Touchable bronze model of the Getty Center designed by the architect
Richard Meier.

A few museums and public places offer tactile models that visitors are allowed to touch, such as the outdoor bronze model at the Getty Center in Los Angeles (see fig. 8). Given the complexity and the irregular shapes of the Getty, the model does an admirable job of presenting an overall sense of the layout. There are some Braille labels on the buildings and a clear You Are Here marker. Richard Meier’s Getty’s model is really a beautiful object, set at a prominent spot on the campus, and is useful for orientation, but probably not very helpful for way-finding, because there is no descriptive information that would help blind travelers to actually navigate from the model to a various destinations on campus. 

a Carroll Center student examining the Talking Campus Model. and (right) The model and simple button interface.

In another example, the Carroll Center for the Blind has recently installed a talking tactile campus model. Students at the center hear audio descriptions about each element that they touch (see figures 9 and 10). This talking map is specifically intended for use in wayfinding and orientation, and was designed in collaboration with staff at the Carroll Center to ensure that the talking model would serve as a useful tool in familiarizing new students with the layout of buildings, pathways, and noteworthy landmarks for way-finding, like bus stops, low walls and railings. Information is provided in a series of audio layers that are accessed by continuing finger contact with a single part of the model. These layers are: element name (for example, “Centre Street”, “Bus Stop”); location (in respect to the current position in front of the model); functional description; and locations of doors for entering and exiting buildings. In comparison to non-interactive models like the one at Getty Center, it’s clear that users need on-demand descriptions of model elements to really understand what they are looking at.
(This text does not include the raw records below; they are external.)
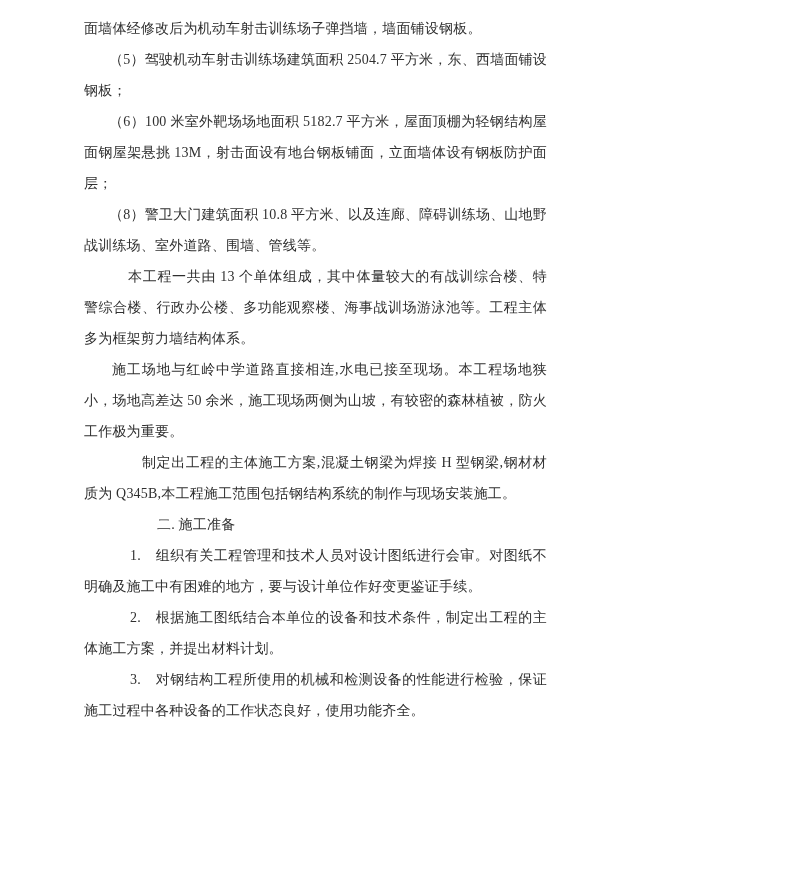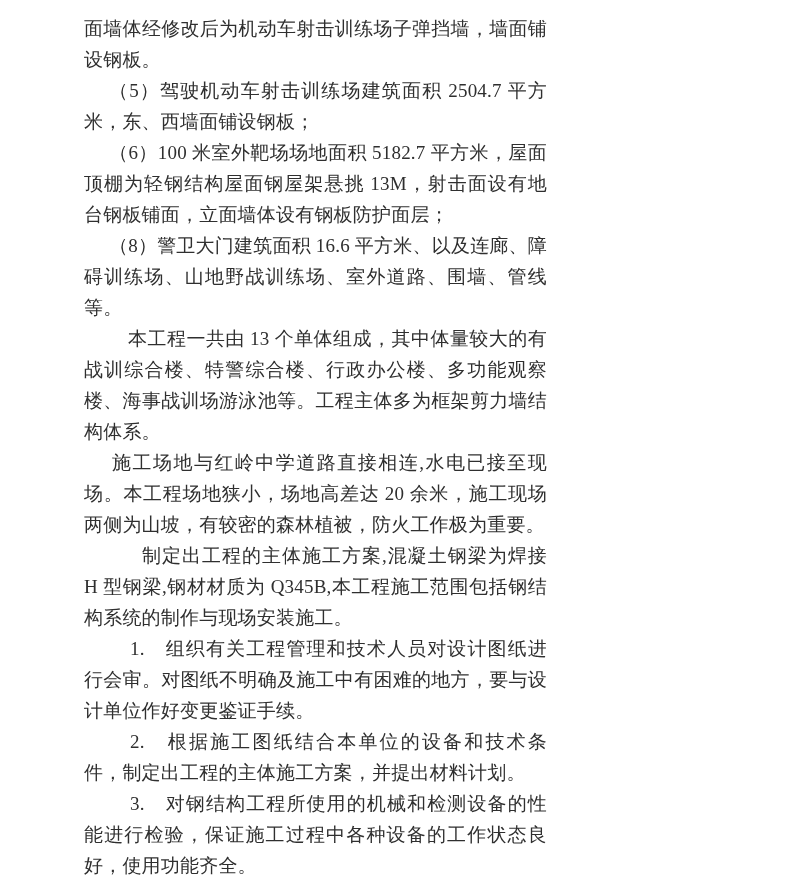--- a/index.html
+++ b/index.html
@@ -8,21 +8,21 @@
     background: #ffffff;
   }
   .doc-page {
     position: relative;
     width: 632px;
     height: 878px;
     box-sizing: border-box;
     background: #ffffff;
     padding: 13px 85px 0 84px;
     font-family: "Liberation Serif", "DejaVu Serif", serif;
-    font-size: 19px;
+    font-size: 14px;
     line-height: 31px;
     color: #2f2f2f;
     overflow: hidden;
   }
   .doc-page p {
     margin: 0;
     text-align: justify;
     letter-spacing: 0.2px;
   }
   
@@ -46,27 +46,28 @@
 <body>
 
 <div class="doc-page">
   <p class="p-body">面墙体经修改后为机动车射击训练场子弹挡墙，墙面铺设钢板。</p>
 
   <p class="p-item">（5）驾驶机动车射击训练场建筑面积 2504.7 平方米，东、西墙面铺设钢板；</p>
 
   <p class="p-item">（6）100 米室外靶场场地面积 5182.7 平方米，屋面顶棚为轻钢结构屋面钢屋架悬挑 13M，射击面设有地台钢板铺面，立面墙体设有钢板防护面层；</p>
 
 
-  <p class="p-item">（8）警卫大门建筑面积 16.6 平方米、以及连廊、障碍训练场、山地野战训练场、室外道路、围墙、管线等。</p>
+  <p class="p-item">（8）警卫大门建筑面积 10.8 平方米、以及连廊、障碍训练场、山地野战训练场、室外道路、围墙、管线等。</p>
 
   <p class="p-block-a">本工程一共由 13 个单体组成，其中体量较大的有战训综合楼、特警综合楼、行政办公楼、多功能观察楼、海事战训场游泳池等。工程主体多为框架剪力墙结构体系。</p>
 
-  <p class="p-block-b">施工场地与红岭中学道路直接相连,水电已接至现场。本工程场地狭小，场地高差达 20 余米，施工现场两侧为山坡，有较密的森林植被，防火工作极为重要。</p>
+  <p class="p-block-b">施工场地与红岭中学道路直接相连,水电已接至现场。本工程场地狭小，场地高差达 50 余米，施工现场两侧为山坡，有较密的森林植被，防火工作极为重要。</p>
 
   <p class="p-run">制定出工程的主体施工方案,混凝土钢梁为焊接 H 型钢梁,钢材材质为 Q345B,本工程施工范围包括钢结构系统的制作与现场安装施工。</p>
 
+  <p class="p-heading">二. 施工准备</p>
 
   <p class="p-num gap-lg">1.　组织有关工程管理和技术人员对设计图纸进行会审。对图纸不明确及施工中有困难的地方，要与设计单位作好变更鉴证手续。</p>
 
   <p class="p-num gap-md">2.　根据施工图纸结合本单位的设备和技术条件，制定出工程的主体施工方案，并提出材料计划。</p>
 
   <p class="p-num gap-md">3.　对钢结构工程所使用的机械和检测设备的性能进行检验，保证施工过程中各种设备的工作状态良好，使用功能齐全。</p>
 </div>
 
 </body></html>

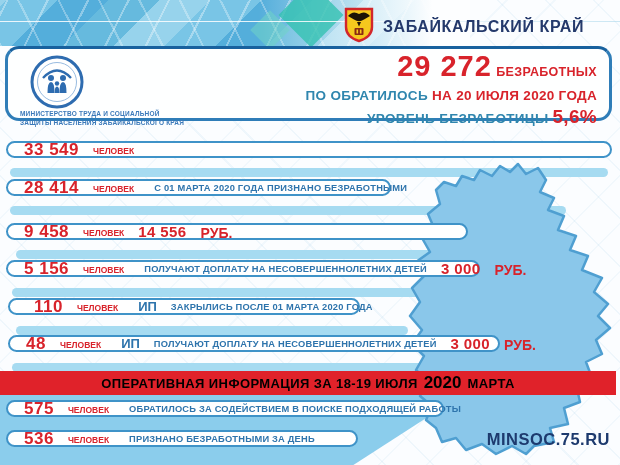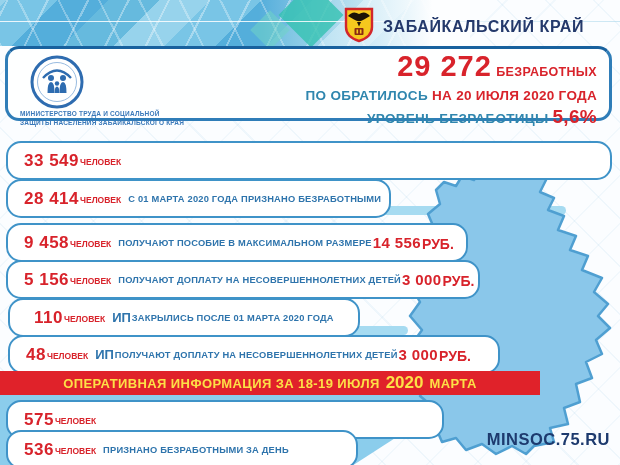--- a/index.html
+++ b/index.html
@@ -50,39 +50,39 @@
   .summary{position:absolute;right:12px;top:2px;text-align:right;white-space:nowrap;}
   .s-line1{line-height:30px;}
   .s-big{font-size:29px;font-weight:bold;color:#d8232b;letter-spacing:1px;}
   .s-lab{font-size:12.5px;font-weight:bold;color:#d8232b;letter-spacing:.3px;}
   .s-line2{line-height:18px;font-size:13.5px;font-weight:bold;letter-spacing:.3px;}
   .teal{color:#2f86ae;} .red{color:#d8232b;}
   .s-line3{line-height:24px;font-size:13.5px;font-weight:bold;letter-spacing:.3px;}
   .s-rate{font-size:19px;font-weight:bold;color:#d8232b;}
 
   
-  .pill{position:absolute;height:39px;background:#fff;border:2.5px solid #3f93c8;border-radius:15px;
-    display:flex;align-items:center;box-sizing:border-box;padding:0 10px 0 16px;gap:1px;z-index:2;white-space:nowrap;}
+  .pill{position:absolute;height:17px;background:#fff;border:2.5px solid #3f93c8;border-radius:15px;
+    display:flex;align-items:center;box-sizing:border-box;padding:0 10px 0 16px;gap:14px;z-index:2;white-space:nowrap;}
   .num{font-size:17px;font-weight:bold;color:#d8232b;letter-spacing:.5px;}
   .unit{font-size:8.5px;font-weight:bold;color:#d8232b;margin-top:3px;}
   .desc{font-size:9.3px;font-weight:bold;color:#2e74ac;letter-spacing:.2px;margin-left:6px;margin-top:1px;}
   .prefix{font-size:13px;font-weight:bold;color:#2e74ac;margin-left:6px;}
   .amount{font-size:15px;font-weight:bold;color:#d8232b;letter-spacing:.4px;}
   .amount-unit{font-size:14px;font-weight:bold;color:#d8232b;margin-top:3px;}
   .p1{top:141px;left:6px;width:606px}
   .p2{top:179px;left:6px;width:385px}
   .p3{top:223px;left:6px;width:462px}
   .p4{top:260px;left:6px;width:474px}
   .p5{top:298px;left:8px;width:352px;padding-left:24px}
   .p6{top:335px;left:8px;width:492px}
   .p7{top:400px;left:6px;width:438px}
   .p8{top:430px;left:6px;width:352px}
 
   
-  .banner{position:absolute;top:371px;left:0;width:540px;height:24px;background:#e0222a;color:#fde047;
+  .banner{position:absolute;top:371px;left:0;width:616px;height:24px;background:#e0222a;color:#000000;
     display:flex;align-items:center;justify-content:center;gap:6px;z-index:2;}
   .banner-main,.banner-suffix{font-size:13px;font-weight:bold;letter-spacing:.4px;}
   .banner-year{font-size:17px;font-weight:bold;}
 
   .website{position:absolute;top:430px;right:10px;font-size:16.5px;font-weight:bold;color:#1d3a6e;
     letter-spacing:.5px;z-index:2;cursor:pointer;padding-left:13px;}
 </style>
 </head>
 <body>
 
@@ -163,21 +163,20 @@
 
   <div class="pill p2">
     <span class="num">28 414</span>
     <span class="unit">ЧЕЛОВЕК</span>
     <span class="desc">С 01 МАРТА 2020 ГОДА ПРИЗНАНО БЕЗРАБОТНЫМИ</span>
   </div>
 
   <div class="pill p3">
     <span class="num">9 458</span>
     <span class="unit">ЧЕЛОВЕК</span>
-    <span class="desc">ПОЛУЧАЮТ ПОСОБИЕ В МАКСИМАЛЬНОМ РАЗМЕРЕ</span>
     <span class="amount">14 556</span>
     <span class="amount-unit">РУБ.</span>
   </div>
 
   <div class="pill p4">
     <span class="num">5 156</span>
     <span class="unit">ЧЕЛОВЕК</span>
     <span class="desc">ПОЛУЧАЮТ ДОПЛАТУ НА НЕСОВЕРШЕННОЛЕТНИХ ДЕТЕЙ</span>
     <span class="amount">3 000</span>
     <span class="amount-unit">РУБ.</span>
@@ -201,20 +200,21 @@
 
   <div class="banner">
     <span class="banner-main">ОПЕРАТИВНАЯ ИНФОРМАЦИЯ ЗА 18-19 ИЮЛЯ</span>
     <span class="banner-year">2020</span>
     <span class="banner-suffix">МАРТА</span>
   </div>
 
   <div class="pill p7">
     <span class="num">575</span>
     <span class="unit">ЧЕЛОВЕК</span>
+    <span class="desc">ОБРАТИЛОСЬ ЗА СОДЕЙСТВИЕМ В ПОИСКЕ ПОДХОДЯЩЕЙ РАБОТЫ</span>
   </div>
 
   <div class="pill p8">
     <span class="num">536</span>
     <span class="unit">ЧЕЛОВЕК</span>
     <span class="desc">ПРИЗНАНО БЕЗРАБОТНЫМИ ЗА ДЕНЬ</span>
   </div>
 
   <div class="website">MINSOC.75.RU</div>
Just as audio-tactile displays like TTT and IVEO1 bring raised-line graphics to life through a multi-sensory approach, for a visually impaired individual experiencing the model through touch sense, this kind of audio labeling provides the crucial key to comprehension. 

1 IVEO is a trademark of ViewPlus Inc. of Corvallis, OR. TTT refers to Talking Tactile Tablet, an audio-tactile device from Touch Graphics, Inc. of New York, NY.